Recall this scenario from the “Run-to-completion” section of Chapter 1:

var a = 1;
var b = 2;
function foo() {
    a++;
    b = b * a;
    a = b + 3;
}
function bar() {
    b--;
    a = 8 + b;
    b = a * 2;
}

With normal JS functions, of course either foo() can run completely first, or bar() can run completely first, but foo() cannot interleave its individual statements with bar(). So, there are only two possible outcomes to the preceding program.

However, with generators, clearly interleaving (even in the middle of statements!) is possible:

var a = 1;
var b = 2;
function *foo() {
    a++;
    yield;
    b = b * a;
    a = (yield b) + 3;
}
function *bar() {
    b--;
    yield;
    a = (yield 8) + b;
    b = a * (yield 2);
}

Depending on what respective order the iterators controlling *foo() and *bar() are called, the preceding program could produce several different results. In other words, we can actually illustrate (in a sort of fake-ish way) the theoretical “threaded race conditions” circumstances discussed in Chapter 1, by interleaving the two generator iterations over the same shared variables.

First, let’s make a helper called step(..) that controls an iterator:

function step(gen) {
    var it = gen();
    var last;
    return function() {
        // whatever is `yield`ed out, just
        // send it right back in the next time!
        last = it.next( last ).value;
    };
}

step(..) initializes a generator to create its it iterator, then returns a function which, when called, advances the iterator by one step.
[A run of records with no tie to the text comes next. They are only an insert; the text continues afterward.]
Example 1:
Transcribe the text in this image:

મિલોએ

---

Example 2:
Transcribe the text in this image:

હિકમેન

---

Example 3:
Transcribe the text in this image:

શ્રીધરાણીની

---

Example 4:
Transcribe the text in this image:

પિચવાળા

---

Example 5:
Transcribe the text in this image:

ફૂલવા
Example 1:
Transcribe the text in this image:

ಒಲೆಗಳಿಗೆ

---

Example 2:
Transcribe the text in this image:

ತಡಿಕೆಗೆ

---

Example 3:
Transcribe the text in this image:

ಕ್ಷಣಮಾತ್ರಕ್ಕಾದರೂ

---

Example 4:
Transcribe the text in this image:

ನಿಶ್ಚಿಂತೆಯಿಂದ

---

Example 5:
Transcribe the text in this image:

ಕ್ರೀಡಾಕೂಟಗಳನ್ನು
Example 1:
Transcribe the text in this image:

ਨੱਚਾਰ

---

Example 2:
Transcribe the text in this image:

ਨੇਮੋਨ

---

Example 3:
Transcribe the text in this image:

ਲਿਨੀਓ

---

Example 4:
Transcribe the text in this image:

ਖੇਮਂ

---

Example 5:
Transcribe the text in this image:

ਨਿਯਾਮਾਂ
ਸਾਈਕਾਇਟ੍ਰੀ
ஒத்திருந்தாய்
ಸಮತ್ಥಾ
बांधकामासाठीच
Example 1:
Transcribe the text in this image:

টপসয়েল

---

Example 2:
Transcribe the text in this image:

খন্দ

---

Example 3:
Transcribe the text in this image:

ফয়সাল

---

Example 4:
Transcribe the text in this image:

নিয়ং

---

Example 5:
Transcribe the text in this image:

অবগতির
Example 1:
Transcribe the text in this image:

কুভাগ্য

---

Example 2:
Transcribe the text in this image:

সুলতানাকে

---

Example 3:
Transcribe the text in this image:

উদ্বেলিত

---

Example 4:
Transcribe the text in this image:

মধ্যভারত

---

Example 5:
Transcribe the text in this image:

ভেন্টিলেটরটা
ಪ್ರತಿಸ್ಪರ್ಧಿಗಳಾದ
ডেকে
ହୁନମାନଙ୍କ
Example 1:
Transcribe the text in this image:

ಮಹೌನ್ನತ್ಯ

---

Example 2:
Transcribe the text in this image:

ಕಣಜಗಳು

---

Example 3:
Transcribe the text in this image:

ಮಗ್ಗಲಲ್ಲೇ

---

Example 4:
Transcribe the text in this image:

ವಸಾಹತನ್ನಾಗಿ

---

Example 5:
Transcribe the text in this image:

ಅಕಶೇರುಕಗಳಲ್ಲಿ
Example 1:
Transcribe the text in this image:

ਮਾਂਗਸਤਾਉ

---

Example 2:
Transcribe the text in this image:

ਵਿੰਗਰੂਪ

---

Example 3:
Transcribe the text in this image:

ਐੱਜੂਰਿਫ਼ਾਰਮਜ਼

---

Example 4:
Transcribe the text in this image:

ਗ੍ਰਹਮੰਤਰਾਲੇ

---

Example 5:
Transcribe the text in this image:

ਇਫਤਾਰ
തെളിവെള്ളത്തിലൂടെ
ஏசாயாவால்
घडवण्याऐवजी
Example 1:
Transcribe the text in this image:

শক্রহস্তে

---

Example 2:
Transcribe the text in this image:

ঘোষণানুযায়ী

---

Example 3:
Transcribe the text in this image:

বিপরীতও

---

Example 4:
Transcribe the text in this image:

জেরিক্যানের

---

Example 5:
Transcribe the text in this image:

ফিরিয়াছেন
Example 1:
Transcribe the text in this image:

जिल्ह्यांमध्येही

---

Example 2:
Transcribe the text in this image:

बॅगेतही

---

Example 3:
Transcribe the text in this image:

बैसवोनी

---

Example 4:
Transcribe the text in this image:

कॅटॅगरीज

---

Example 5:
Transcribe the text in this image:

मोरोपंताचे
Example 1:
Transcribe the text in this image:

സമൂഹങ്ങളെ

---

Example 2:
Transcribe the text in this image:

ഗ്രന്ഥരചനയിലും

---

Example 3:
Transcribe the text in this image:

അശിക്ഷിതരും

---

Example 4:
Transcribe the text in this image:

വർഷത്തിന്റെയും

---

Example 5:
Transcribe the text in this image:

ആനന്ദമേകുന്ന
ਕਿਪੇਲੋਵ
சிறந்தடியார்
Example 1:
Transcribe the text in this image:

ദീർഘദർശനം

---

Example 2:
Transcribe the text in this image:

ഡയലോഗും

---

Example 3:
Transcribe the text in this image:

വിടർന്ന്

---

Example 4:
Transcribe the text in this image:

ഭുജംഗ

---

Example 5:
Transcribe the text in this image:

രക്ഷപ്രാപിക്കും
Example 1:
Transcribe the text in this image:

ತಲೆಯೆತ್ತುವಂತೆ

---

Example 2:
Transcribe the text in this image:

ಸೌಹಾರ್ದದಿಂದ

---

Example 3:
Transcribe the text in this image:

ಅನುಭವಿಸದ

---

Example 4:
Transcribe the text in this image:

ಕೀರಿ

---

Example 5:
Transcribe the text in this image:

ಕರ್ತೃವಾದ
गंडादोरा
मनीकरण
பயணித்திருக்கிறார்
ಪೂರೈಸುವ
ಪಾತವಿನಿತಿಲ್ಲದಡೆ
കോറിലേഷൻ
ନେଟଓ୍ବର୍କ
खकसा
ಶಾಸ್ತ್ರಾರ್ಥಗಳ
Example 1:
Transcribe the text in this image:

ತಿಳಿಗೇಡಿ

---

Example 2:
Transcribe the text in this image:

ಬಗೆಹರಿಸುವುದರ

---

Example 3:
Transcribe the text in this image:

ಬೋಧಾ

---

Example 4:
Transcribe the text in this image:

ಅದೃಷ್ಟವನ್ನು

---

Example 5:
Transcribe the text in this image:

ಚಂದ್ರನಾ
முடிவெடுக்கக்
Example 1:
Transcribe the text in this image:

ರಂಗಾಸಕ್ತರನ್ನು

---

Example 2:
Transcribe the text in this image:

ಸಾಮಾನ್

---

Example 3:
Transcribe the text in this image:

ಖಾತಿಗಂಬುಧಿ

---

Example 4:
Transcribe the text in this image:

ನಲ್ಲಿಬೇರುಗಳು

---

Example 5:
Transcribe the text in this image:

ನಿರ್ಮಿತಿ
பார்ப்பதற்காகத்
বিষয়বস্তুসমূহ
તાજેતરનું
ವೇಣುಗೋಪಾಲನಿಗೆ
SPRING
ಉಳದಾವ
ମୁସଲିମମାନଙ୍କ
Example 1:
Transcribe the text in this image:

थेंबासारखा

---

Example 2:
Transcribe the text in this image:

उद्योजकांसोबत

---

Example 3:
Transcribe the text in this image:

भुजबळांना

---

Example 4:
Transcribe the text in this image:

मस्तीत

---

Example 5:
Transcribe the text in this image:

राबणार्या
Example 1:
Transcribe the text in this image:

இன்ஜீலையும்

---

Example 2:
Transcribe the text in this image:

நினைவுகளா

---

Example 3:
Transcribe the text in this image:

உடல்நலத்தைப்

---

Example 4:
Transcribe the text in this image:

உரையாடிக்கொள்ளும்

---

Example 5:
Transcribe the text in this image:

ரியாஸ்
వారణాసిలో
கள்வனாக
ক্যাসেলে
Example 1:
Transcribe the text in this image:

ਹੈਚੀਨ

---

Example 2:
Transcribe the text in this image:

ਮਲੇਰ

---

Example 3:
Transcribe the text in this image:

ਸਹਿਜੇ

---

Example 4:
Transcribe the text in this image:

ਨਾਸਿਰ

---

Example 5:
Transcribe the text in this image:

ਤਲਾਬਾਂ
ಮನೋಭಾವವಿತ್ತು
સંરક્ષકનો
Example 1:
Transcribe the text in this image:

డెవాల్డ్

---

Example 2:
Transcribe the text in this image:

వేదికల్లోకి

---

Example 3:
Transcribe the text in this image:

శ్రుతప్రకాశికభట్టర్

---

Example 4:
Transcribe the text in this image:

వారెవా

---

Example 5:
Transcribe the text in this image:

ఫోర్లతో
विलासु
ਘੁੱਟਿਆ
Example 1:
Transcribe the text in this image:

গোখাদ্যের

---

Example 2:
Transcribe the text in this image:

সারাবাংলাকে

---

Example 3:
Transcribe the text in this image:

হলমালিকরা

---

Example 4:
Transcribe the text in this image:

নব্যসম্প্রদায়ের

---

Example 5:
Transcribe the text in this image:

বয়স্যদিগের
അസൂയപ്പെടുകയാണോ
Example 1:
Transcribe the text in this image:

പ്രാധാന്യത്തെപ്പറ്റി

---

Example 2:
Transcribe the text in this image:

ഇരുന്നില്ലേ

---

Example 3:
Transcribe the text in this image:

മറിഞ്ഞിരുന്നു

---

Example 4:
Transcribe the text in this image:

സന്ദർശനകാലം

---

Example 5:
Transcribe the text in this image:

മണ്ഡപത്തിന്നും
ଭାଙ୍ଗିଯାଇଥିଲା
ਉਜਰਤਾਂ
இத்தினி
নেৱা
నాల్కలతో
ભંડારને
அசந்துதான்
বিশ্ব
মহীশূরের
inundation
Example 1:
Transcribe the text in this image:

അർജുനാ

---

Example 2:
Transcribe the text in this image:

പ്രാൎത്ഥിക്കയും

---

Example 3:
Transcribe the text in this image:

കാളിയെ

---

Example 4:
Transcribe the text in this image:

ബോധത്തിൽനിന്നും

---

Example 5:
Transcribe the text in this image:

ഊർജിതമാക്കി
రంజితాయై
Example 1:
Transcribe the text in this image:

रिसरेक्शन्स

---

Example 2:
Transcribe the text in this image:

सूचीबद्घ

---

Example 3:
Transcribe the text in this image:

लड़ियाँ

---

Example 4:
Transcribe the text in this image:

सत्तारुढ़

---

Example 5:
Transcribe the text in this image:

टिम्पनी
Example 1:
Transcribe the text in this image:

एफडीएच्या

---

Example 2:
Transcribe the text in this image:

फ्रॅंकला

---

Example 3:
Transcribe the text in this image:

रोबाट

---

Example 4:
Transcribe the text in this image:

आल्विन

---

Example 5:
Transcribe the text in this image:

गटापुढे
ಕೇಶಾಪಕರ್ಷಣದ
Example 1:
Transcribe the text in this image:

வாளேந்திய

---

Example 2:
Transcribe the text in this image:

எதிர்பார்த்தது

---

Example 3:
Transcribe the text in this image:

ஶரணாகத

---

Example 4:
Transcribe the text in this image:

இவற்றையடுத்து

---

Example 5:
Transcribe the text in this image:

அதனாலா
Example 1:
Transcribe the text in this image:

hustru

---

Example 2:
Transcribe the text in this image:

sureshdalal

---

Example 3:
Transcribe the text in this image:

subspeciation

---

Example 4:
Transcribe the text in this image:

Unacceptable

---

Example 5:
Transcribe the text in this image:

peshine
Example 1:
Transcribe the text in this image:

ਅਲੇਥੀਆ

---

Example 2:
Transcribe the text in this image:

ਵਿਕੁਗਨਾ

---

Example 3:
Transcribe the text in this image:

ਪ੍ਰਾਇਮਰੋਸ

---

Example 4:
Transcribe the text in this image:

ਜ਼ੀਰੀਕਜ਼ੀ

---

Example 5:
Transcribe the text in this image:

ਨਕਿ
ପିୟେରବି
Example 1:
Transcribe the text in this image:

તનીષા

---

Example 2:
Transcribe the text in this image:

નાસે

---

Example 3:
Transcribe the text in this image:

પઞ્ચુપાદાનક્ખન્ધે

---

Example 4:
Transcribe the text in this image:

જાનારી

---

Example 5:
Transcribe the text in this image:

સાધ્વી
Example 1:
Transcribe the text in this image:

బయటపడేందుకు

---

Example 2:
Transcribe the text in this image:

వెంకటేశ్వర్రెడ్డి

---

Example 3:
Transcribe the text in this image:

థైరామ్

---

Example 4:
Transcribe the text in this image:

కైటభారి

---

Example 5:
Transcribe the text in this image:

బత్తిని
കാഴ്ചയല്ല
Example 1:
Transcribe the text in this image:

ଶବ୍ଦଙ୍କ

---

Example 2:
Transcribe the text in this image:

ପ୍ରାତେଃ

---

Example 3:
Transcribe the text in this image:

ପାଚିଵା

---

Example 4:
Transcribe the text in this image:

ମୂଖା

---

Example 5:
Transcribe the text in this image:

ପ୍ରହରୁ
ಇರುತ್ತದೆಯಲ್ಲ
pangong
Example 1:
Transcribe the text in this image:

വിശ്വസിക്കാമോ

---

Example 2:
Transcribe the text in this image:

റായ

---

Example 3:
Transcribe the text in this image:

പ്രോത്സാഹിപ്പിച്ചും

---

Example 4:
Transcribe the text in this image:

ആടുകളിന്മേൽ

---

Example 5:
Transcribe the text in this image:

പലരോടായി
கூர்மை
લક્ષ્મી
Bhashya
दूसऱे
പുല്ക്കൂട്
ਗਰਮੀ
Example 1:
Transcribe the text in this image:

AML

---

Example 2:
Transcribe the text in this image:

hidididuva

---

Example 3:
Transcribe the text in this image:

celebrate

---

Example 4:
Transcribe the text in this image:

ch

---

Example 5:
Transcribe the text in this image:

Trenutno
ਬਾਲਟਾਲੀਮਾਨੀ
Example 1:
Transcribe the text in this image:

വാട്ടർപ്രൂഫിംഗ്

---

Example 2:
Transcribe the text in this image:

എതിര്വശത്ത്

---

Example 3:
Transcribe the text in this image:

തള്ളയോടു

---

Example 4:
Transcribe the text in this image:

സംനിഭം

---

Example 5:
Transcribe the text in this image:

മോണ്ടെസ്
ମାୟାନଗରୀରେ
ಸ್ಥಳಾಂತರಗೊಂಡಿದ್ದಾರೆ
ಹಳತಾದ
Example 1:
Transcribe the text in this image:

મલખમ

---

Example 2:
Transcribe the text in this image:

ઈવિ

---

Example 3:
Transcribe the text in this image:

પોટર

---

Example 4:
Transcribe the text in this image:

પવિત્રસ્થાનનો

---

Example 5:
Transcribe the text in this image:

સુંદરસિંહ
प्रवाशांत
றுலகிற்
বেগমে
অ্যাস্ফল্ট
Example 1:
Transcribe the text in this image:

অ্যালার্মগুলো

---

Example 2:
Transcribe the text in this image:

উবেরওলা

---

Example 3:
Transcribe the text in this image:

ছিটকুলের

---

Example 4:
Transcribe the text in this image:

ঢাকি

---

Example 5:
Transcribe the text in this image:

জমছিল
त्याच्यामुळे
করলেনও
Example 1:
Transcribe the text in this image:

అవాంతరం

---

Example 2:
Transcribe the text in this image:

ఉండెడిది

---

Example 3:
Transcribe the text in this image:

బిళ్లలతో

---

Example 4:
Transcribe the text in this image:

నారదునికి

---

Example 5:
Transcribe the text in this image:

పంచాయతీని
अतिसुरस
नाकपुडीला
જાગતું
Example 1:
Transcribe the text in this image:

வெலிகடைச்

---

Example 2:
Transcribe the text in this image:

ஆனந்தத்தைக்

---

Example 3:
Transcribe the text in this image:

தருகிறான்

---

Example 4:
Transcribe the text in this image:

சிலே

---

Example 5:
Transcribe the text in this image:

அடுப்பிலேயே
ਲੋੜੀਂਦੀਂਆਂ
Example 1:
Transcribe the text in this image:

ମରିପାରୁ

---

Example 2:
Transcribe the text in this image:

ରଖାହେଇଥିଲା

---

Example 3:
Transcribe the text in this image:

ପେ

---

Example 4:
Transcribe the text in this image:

Additionally, the previously yielded out value is sent right back in at the next step. So, yield 8 will just become 8 and yield b will just be b (whatever it was at the time of yield).

Now, just for fun, let’s experiment to see the effects of interleaving these different chunks of *foo() and *bar(). We’ll start with the boring base case, making sure *foo() totally finishes before *bar() (just like we did in Chapter 1):

// make sure to reset `a` and `b`
a = 1;
b = 2;
var s1 = step( foo );
var s2 = step( bar );
// run `*foo()` completely first
s1();
s1();
s1();
// now run `*bar()`
s2();
s2();
s2();
s2();
console.log( a, b );    // 11 22

The end result is 11 and 22, just as it was in the Chapter 1 version. Now let’s mix up the interleaving ordering and see how it changes the final values of a and b:

// make sure to reset `a` and `b`
a = 1;
b = 2;
var s1 = step( foo );
var s2 = step( bar );
s2();        // b--;
s2();        // yield 8
s1();        // a++;
s2();        // a = 8 + b;
            // yield 2
s1();        // b = b * a;
            // yield b
s1();        // a = b + 3;
s2();        // b = a * 2;

Before I tell you the results, can you figure out what a and b are after the preceding program? No cheating!

console.log( a, b );    // 12 18

Note: As an exercise for the reader, try to see how many other combinations of results you can get back rearranging the order of the s1() and s2() calls. Don’t forget you’ll always need three s1() calls and four s2() calls. Recall the discussion earlier about matching next() with yield for the reasons why.

You almost certainly won’t want to intentionally create this level of interleaving confusion, as it creates incredibly difficult to understand code. But the exercise is interesting and instructive to understand more about how multiple generators can run concurrently in the same shared scope, because there will be places where this capability is quite useful.

We’ll discuss generator concurrency in more detail at the end of this chapter.